_WHAT THE TASK REQUIRES_
Without including any images, set down the records below exactly.

==========

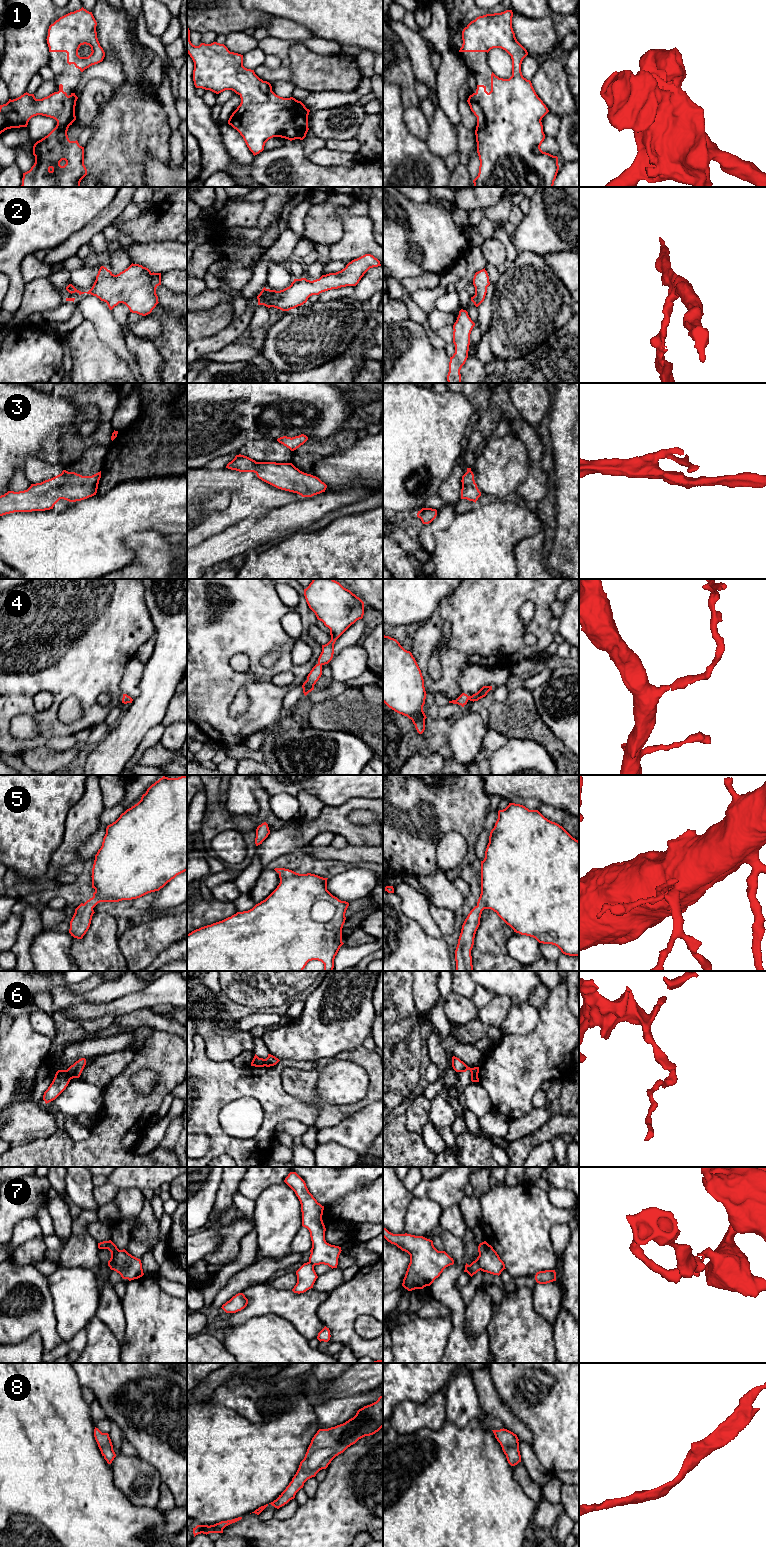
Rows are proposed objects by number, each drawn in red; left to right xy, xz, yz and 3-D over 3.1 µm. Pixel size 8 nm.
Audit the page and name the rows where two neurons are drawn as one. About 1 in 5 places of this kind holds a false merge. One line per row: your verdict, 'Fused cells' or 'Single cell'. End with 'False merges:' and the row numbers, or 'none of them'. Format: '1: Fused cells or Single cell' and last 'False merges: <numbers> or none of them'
1: Single cell
2: Single cell
3: Single cell
4: Single cell
5: Single cell
6: Fused cells
7: Fused cells
8: Single cell
False merges: 6, 7

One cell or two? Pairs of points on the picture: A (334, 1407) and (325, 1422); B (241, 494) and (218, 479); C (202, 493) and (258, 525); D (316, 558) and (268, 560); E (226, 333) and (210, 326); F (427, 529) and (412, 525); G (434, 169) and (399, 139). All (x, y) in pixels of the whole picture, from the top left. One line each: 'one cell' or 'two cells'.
A: one cell
B: one cell
C: two cells
D: one cell
E: two cells
F: two cells
G: one cell

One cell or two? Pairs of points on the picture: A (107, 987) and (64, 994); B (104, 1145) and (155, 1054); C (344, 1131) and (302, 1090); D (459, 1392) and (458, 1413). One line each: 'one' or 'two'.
A: one
B: one
C: two
D: one

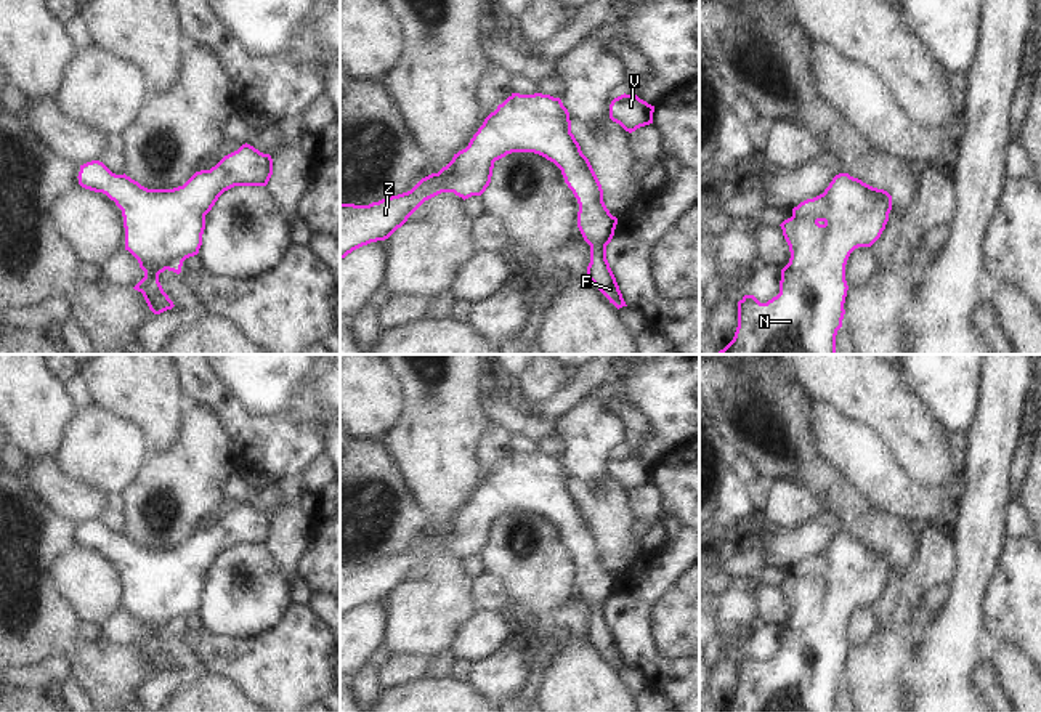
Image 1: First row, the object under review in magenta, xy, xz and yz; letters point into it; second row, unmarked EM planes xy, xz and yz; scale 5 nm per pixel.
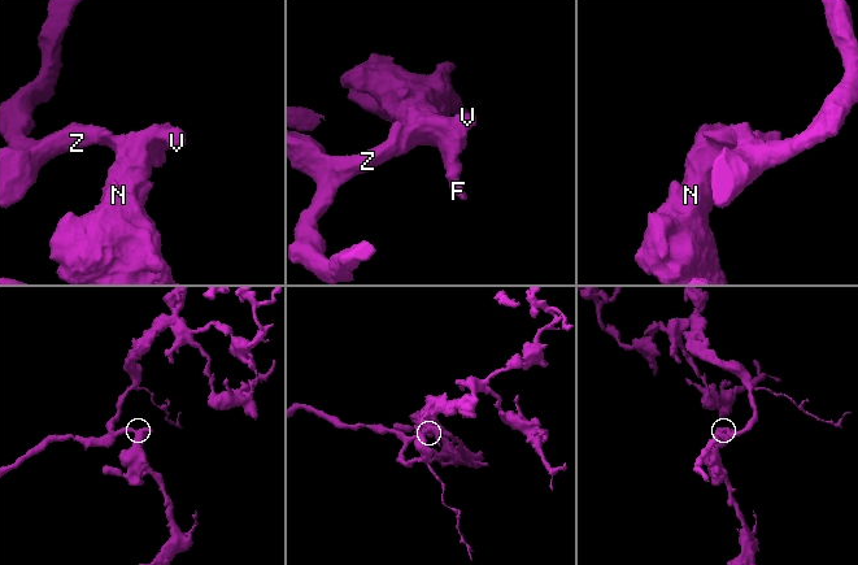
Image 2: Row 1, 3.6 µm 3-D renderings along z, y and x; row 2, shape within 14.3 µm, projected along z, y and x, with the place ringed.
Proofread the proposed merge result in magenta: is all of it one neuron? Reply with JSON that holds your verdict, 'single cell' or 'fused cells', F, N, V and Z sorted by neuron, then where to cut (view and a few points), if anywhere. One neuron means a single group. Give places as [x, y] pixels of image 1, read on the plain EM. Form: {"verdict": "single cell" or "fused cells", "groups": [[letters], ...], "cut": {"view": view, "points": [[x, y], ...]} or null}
{"verdict": "single cell", "groups": [["F", "N", "V", "Z"]], "cut": null}

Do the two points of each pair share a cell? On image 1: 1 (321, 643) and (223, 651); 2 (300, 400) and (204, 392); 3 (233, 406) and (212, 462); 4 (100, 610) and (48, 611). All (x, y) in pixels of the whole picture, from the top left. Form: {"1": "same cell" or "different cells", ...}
{"1": "same cell", "2": "different cells", "3": "different cells", "4": "different cells"}

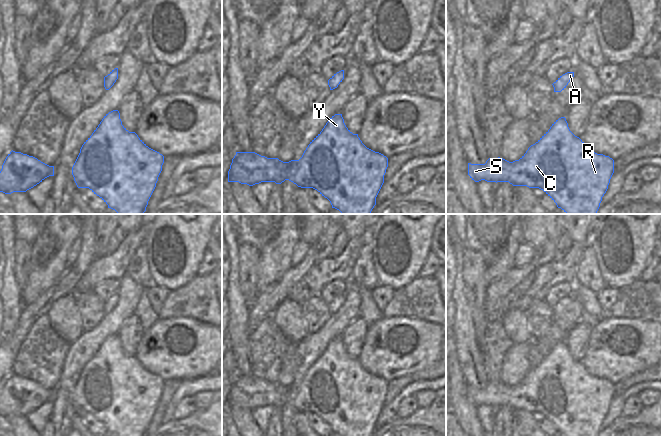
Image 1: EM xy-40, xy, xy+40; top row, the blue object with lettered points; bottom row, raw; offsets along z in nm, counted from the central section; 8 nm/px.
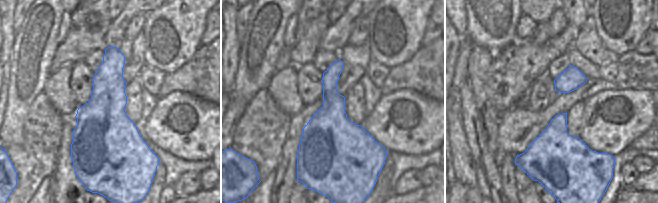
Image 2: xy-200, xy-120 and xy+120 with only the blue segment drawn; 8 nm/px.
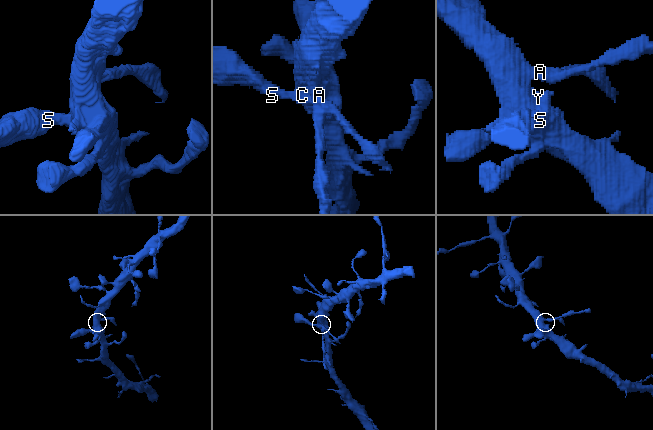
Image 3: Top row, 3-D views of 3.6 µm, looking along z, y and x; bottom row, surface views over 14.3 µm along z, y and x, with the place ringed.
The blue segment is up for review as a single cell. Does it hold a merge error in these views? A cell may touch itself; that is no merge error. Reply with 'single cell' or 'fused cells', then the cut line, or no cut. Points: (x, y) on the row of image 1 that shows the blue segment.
single cell | no cut

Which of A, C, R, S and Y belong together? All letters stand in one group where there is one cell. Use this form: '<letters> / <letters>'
A C R S Y

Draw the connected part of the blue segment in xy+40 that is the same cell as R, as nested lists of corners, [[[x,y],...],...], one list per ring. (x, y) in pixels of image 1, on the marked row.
[[[565,117],[550,129],[519,159],[509,162],[489,158],[485,164],[468,163],[468,175],[475,182],[509,182],[543,190],[566,214],[596,214],[614,173],[614,160],[589,150],[569,129]]]

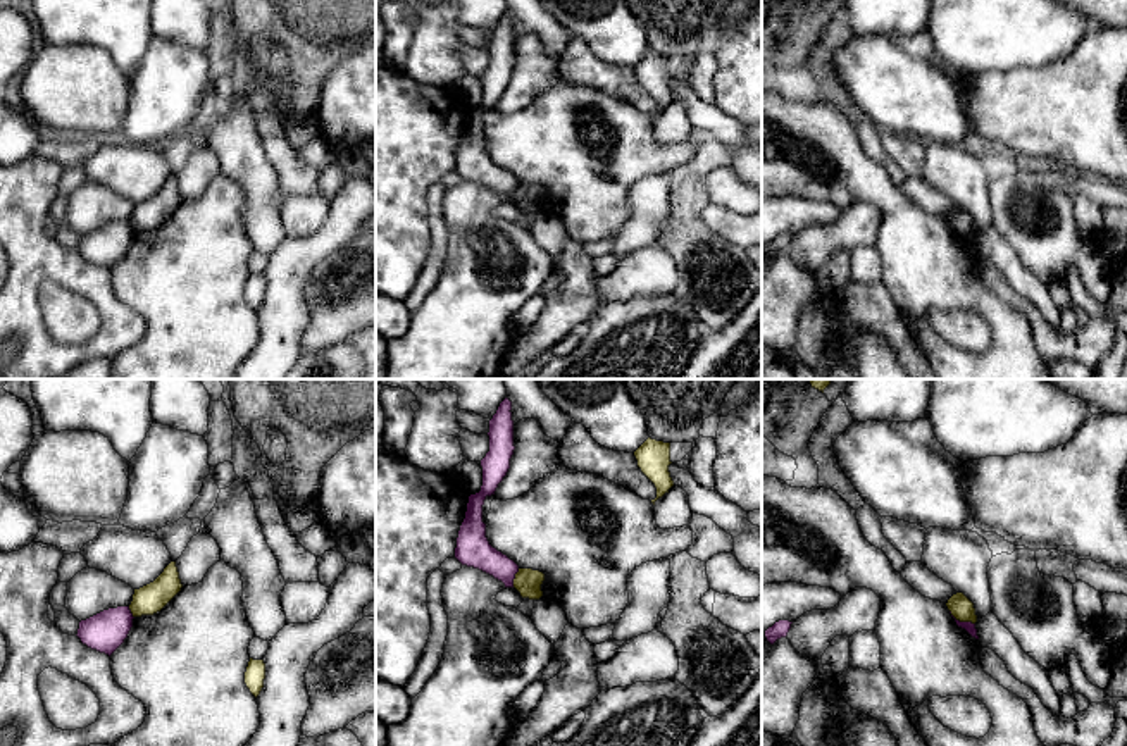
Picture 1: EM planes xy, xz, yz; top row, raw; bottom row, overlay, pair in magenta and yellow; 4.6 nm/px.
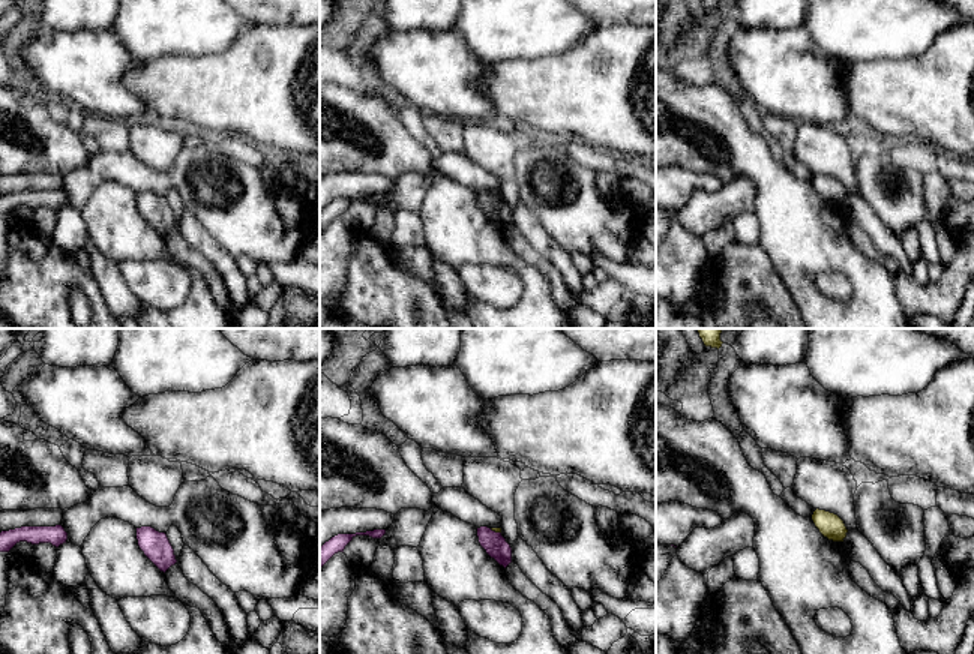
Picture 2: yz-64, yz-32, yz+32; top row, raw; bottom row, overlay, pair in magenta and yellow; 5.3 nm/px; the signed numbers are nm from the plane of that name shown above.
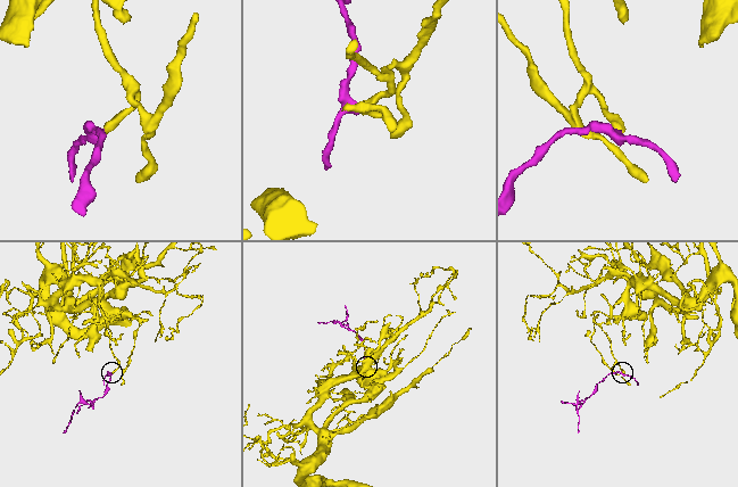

==========

_ANSWER TO THIS PROBLEM_
Rows are proposed objects by number, each drawn in red; left to right xy, xz, yz and 3-D over 3.1 µm. Pixel size 8 nm.
Audit the page and name the rows where two neurons are drawn as one. About 1 in 5 places of this kind holds a false merge. One line per row: your verdict, 'Fused cells' or 'Single cell'. End with 'False merges:' and the row numbers, or 'none of them'. Format: '1: Fused cells or Single cell' and last 'False merges: <numbers> or none of them'
1: Single cell
2: Single cell
3: Single cell
4: Single cell
5: Single cell
6: Fused cells
7: Fused cells
8: Single cell
False merges: 6, 7

One cell or two? Pairs of points on the picture: A (334, 1407) and (325, 1422); B (241, 494) and (218, 479); C (202, 493) and (258, 525); D (316, 558) and (268, 560); E (226, 333) and (210, 326); F (427, 529) and (412, 525); G (434, 169) and (399, 139). All (x, y) in pixels of the whole picture, from the top left. One line each: 'one cell' or 'two cells'.
A: one cell
B: one cell
C: two cells
D: one cell
E: two cells
F: two cells
G: one cell

One cell or two? Pairs of points on the picture: A (107, 987) and (64, 994); B (104, 1145) and (155, 1054); C (344, 1131) and (302, 1090); D (459, 1392) and (458, 1413). One line each: 'one' or 'two'.
A: one
B: one
C: two
D: one

Image 1: First row, the object under review in magenta, xy, xz and yz; letters point into it; second row, unmarked EM planes xy, xz and yz; scale 5 nm per pixel.
Image 2: Row 1, 3.6 µm 3-D renderings along z, y and x; row 2, shape within 14.3 µm, projected along z, y and x, with the place ringed.
Proofread the proposed merge result in magenta: is all of it one neuron? Reply with JSON that holds your verdict, 'single cell' or 'fused cells', F, N, V and Z sorted by neuron, then where to cut (view and a few points), if anywhere. One neuron means a single group. Give places as [x, y] pixels of image 1, read on the plain EM. Form: {"verdict": "single cell" or "fused cells", "groups": [[letters], ...], "cut": {"view": view, "points": [[x, y], ...]} or null}
{"verdict": "single cell", "groups": [["F", "N", "V", "Z"]], "cut": null}

Do the two points of each pair share a cell? On image 1: 1 (321, 643) and (223, 651); 2 (300, 400) and (204, 392); 3 (233, 406) and (212, 462); 4 (100, 610) and (48, 611). All (x, y) in pixels of the whole picture, from the top left. Form: {"1": "same cell" or "different cells", ...}
{"1": "same cell", "2": "different cells", "3": "different cells", "4": "different cells"}

Image 1: EM xy-40, xy, xy+40; top row, the blue object with lettered points; bottom row, raw; offsets along z in nm, counted from the central section; 8 nm/px.
Image 2: xy-200, xy-120 and xy+120 with only the blue segment drawn; 8 nm/px.
Image 3: Top row, 3-D views of 3.6 µm, looking along z, y and x; bottom row, surface views over 14.3 µm along z, y and x, with the place ringed.
The blue segment is up for review as a single cell. Does it hold a merge error in these views? A cell may touch itself; that is no merge error. Reply with 'single cell' or 'fused cells', then the cut line, or no cut. Points: (x, y) on the row of image 1 that shows the blue segment.
single cell | no cut

Which of A, C, R, S and Y belong together? All letters stand in one group where there is one cell. Use this form: '<letters> / <letters>'
A C R S Y

Draw the connected part of the blue segment in xy+40 that is the same cell as R, as nested lists of corners, [[[x,y],...],...], one list per ring. (x, y) in pixels of image 1, on the marked row.
[[[565,117],[550,129],[519,159],[509,162],[489,158],[485,164],[468,163],[468,175],[475,182],[509,182],[543,190],[566,214],[596,214],[614,173],[614,160],[589,150],[569,129]]]

Picture 1: EM planes xy, xz, yz; top row, raw; bottom row, overlay, pair in magenta and yellow; 4.6 nm/px.
Picture 2: yz-64, yz-32, yz+32; top row, raw; bottom row, overlay, pair in magenta and yellow; 5.3 nm/px; the signed numbers are nm from the plane of that name shown above.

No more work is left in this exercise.